▶ _Your task_: Beginning at the line containing "A merge was", print every line until the records end, keeping each exactly as it is.
[Working data — start]
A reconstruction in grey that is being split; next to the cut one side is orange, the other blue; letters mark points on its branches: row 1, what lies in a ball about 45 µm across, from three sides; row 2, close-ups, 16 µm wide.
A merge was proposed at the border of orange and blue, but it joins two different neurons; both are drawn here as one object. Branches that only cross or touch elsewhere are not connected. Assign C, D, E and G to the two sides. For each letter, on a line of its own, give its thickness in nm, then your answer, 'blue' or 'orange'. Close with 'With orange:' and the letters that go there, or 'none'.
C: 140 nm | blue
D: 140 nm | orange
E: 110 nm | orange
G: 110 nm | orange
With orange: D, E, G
[Working data — finish]
▶ _Output below_:
A merge was proposed at the border of orange and blue, but it joins two different neurons; both are drawn here as one object. Branches that only cross or touch elsewhere are not connected. Assign C, D, E and G to the two sides. For each letter, on a line of its own, give its thickness in nm, then your answer, 'blue' or 'orange'. Close with 'With orange:' and the letters that go there, or 'none'.
C: 140 nm | blue
D: 140 nm | orange
E: 110 nm | orange
G: 110 nm | orange
With orange: D, E, G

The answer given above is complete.